• **Exercise goal**
Repeat every line of the items below word for word, keeping the same order.

• **Data entries**
__________
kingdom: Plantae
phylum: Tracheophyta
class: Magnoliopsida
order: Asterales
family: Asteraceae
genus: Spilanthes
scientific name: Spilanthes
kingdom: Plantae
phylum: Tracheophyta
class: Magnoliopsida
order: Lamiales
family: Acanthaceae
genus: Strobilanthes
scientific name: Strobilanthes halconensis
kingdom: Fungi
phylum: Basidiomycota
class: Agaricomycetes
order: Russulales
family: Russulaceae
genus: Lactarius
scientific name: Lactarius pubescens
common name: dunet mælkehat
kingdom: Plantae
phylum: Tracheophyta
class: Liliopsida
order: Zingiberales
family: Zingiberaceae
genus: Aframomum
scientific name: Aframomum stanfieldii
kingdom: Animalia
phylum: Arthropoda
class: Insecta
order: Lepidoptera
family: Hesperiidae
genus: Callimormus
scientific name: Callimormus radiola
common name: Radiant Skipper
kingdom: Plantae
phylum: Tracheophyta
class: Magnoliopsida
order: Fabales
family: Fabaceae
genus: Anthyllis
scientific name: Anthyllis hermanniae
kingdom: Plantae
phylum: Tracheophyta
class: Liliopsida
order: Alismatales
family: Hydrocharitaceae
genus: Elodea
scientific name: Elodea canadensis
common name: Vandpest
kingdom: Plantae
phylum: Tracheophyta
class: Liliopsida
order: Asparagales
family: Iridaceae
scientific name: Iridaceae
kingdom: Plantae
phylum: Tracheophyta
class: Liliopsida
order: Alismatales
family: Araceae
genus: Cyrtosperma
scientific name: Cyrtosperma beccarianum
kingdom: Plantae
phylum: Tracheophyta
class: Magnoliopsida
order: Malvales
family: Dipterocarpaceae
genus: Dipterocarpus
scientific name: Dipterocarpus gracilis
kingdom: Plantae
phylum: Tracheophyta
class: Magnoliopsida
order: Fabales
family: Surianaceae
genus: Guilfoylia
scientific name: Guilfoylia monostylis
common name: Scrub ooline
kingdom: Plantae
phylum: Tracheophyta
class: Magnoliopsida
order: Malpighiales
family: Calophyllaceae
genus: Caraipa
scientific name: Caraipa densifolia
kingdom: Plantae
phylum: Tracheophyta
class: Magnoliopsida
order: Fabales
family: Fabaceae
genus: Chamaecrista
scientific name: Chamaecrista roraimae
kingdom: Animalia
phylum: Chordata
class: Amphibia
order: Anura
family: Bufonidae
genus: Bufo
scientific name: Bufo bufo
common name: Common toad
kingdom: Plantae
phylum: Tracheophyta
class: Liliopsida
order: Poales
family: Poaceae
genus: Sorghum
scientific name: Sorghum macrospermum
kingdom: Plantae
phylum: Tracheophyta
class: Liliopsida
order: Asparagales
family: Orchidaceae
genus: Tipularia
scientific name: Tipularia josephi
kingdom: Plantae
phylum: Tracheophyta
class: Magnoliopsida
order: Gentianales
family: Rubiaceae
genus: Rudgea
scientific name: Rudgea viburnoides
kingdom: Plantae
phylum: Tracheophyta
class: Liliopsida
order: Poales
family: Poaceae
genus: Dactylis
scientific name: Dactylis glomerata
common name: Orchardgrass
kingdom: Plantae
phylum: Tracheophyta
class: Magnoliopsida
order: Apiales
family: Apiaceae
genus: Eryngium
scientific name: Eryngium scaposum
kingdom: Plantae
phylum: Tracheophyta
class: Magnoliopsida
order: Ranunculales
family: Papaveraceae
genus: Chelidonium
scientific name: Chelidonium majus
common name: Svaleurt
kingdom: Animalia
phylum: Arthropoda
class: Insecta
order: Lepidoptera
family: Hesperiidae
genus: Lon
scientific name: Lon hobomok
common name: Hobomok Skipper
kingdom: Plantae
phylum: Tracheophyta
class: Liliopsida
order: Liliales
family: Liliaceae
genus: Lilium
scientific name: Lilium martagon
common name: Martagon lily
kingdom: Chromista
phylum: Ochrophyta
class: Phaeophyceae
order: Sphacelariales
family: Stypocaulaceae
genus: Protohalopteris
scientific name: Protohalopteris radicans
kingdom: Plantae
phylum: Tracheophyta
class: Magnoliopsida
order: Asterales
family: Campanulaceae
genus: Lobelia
__________
• **Result for this task**
kingdom: Plantae
phylum: Tracheophyta
class: Magnoliopsida
order: Asterales
family: Asteraceae
genus: Spilanthes
scientific name: Spilanthes
kingdom: Plantae
phylum: Tracheophyta
class: Magnoliopsida
order: Lamiales
family: Acanthaceae
genus: Strobilanthes
scientific name: Strobilanthes halconensis
kingdom: Fungi
phylum: Basidiomycota
class: Agaricomycetes
order: Russulales
family: Russulaceae
genus: Lactarius
scientific name: Lactarius pubescens
common name: dunet mælkehat
kingdom: Plantae
phylum: Tracheophyta
class: Liliopsida
order: Zingiberales
family: Zingiberaceae
genus: Aframomum
scientific name: Aframomum stanfieldii
kingdom: Animalia
phylum: Arthropoda
class: Insecta
order: Lepidoptera
family: Hesperiidae
genus: Callimormus
scientific name: Callimormus radiola
common name: Radiant Skipper
kingdom: Plantae
phylum: Tracheophyta
class: Magnoliopsida
order: Fabales
family: Fabaceae
genus: Anthyllis
scientific name: Anthyllis hermanniae
kingdom: Plantae
phylum: Tracheophyta
class: Liliopsida
order: Alismatales
family: Hydrocharitaceae
genus: Elodea
scientific name: Elodea canadensis
common name: Vandpest
kingdom: Plantae
phylum: Tracheophyta
class: Liliopsida
order: Asparagales
family: Iridaceae
scientific name: Iridaceae
kingdom: Plantae
phylum: Tracheophyta
class: Liliopsida
order: Alismatales
family: Araceae
genus: Cyrtosperma
scientific name: Cyrtosperma beccarianum
kingdom: Plantae
phylum: Tracheophyta
class: Magnoliopsida
order: Malvales
family: Dipterocarpaceae
genus: Dipterocarpus
scientific name: Dipterocarpus gracilis
kingdom: Plantae
phylum: Tracheophyta
class: Magnoliopsida
order: Fabales
family: Surianaceae
genus: Guilfoylia
scientific name: Guilfoylia monostylis
common name: Scrub ooline
kingdom: Plantae
phylum: Tracheophyta
class: Magnoliopsida
order: Malpighiales
family: Calophyllaceae
genus: Caraipa
scientific name: Caraipa densifolia
kingdom: Plantae
phylum: Tracheophyta
class: Magnoliopsida
order: Fabales
family: Fabaceae
genus: Chamaecrista
scientific name: Chamaecrista roraimae
kingdom: Animalia
phylum: Chordata
class: Amphibia
order: Anura
family: Bufonidae
genus: Bufo
scientific name: Bufo bufo
common name: Common toad
kingdom: Plantae
phylum: Tracheophyta
class: Liliopsida
order: Poales
family: Poaceae
genus: Sorghum
scientific name: Sorghum macrospermum
kingdom: Plantae
phylum: Tracheophyta
class: Liliopsida
order: Asparagales
family: Orchidaceae
genus: Tipularia
scientific name: Tipularia josephi
kingdom: Plantae
phylum: Tracheophyta
class: Magnoliopsida
order: Gentianales
family: Rubiaceae
genus: Rudgea
scientific name: Rudgea viburnoides
kingdom: Plantae
phylum: Tracheophyta
class: Liliopsida
order: Poales
family: Poaceae
genus: Dactylis
scientific name: Dactylis glomerata
common name: Orchardgrass
kingdom: Plantae
phylum: Tracheophyta
class: Magnoliopsida
order: Apiales
family: Apiaceae
genus: Eryngium
scientific name: Eryngium scaposum
kingdom: Plantae
phylum: Tracheophyta
class: Magnoliopsida
order: Ranunculales
family: Papaveraceae
genus: Chelidonium
scientific name: Chelidonium majus
common name: Svaleurt
kingdom: Animalia
phylum: Arthropoda
class: Insecta
order: Lepidoptera
family: Hesperiidae
genus: Lon
scientific name: Lon hobomok
common name: Hobomok Skipper
kingdom: Plantae
phylum: Tracheophyta
class: Liliopsida
order: Liliales
family: Liliaceae
genus: Lilium
scientific name: Lilium martagon
common name: Martagon lily
kingdom: Chromista
phylum: Ochrophyta
class: Phaeophyceae
order: Sphacelariales
family: Stypocaulaceae
genus: Protohalopteris
scientific name: Protohalopteris radicans
kingdom: Plantae
phylum: Tracheophyta
class: Magnoliopsida
order: Asterales
family: Campanulaceae
genus: Lobelia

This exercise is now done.